WHAT THE TASK ASKS:
Restate the data that follows exactly as it stands, beginning with the first line and ending with the line that contains "I need the bounding".
↓↓↓
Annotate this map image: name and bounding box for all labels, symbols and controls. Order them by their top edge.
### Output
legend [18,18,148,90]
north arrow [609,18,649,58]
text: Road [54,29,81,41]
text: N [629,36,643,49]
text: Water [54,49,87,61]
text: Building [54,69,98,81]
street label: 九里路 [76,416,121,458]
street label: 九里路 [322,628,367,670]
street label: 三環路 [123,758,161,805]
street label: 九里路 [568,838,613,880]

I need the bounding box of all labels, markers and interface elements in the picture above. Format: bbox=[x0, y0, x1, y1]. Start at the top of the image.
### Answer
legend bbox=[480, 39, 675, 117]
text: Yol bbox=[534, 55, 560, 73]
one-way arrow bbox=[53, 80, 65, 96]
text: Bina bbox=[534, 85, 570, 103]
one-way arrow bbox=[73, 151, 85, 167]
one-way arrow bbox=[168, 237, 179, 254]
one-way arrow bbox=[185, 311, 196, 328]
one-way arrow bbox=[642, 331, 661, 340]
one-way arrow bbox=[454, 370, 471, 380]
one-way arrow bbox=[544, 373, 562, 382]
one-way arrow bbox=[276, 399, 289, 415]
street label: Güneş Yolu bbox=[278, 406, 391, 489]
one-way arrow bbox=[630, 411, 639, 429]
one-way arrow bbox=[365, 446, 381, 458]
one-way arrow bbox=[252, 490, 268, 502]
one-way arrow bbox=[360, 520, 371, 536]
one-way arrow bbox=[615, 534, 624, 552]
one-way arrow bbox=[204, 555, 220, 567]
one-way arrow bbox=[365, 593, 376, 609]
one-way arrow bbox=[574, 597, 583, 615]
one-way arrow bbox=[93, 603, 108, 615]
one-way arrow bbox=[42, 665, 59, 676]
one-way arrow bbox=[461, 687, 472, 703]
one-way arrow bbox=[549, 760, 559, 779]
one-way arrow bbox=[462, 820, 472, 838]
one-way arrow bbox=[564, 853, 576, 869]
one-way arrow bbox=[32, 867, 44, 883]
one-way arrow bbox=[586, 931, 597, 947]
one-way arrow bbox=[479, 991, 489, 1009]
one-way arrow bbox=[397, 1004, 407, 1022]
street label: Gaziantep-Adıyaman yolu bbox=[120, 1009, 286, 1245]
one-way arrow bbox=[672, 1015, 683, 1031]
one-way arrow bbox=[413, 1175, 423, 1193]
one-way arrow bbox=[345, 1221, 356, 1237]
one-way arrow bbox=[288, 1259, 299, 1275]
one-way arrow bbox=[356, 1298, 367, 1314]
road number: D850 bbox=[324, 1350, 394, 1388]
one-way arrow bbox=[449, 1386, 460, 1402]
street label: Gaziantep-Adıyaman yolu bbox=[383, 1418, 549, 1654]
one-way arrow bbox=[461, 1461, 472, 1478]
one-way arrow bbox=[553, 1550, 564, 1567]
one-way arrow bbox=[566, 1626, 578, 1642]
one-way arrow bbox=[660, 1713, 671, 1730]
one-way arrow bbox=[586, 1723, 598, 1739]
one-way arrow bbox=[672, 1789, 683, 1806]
↑↑↑
REPLY TO THE TASK:
Annotate this map image: name and bounding box for all labels, symbols and controls. Order them by their top edge.
### Output
legend [18,18,148,90]
north arrow [609,18,649,58]
text: Road [54,29,81,41]
text: N [629,36,643,49]
text: Water [54,49,87,61]
text: Building [54,69,98,81]
street label: 九里路 [76,416,121,458]
street label: 九里路 [322,628,367,670]
street label: 三環路 [123,758,161,805]
street label: 九里路 [568,838,613,880]

I need the bounding box of all labels, markers and interface elements in the picture above. Format: bbox=[x0, y0, x1, y1]. Start at the top of the image.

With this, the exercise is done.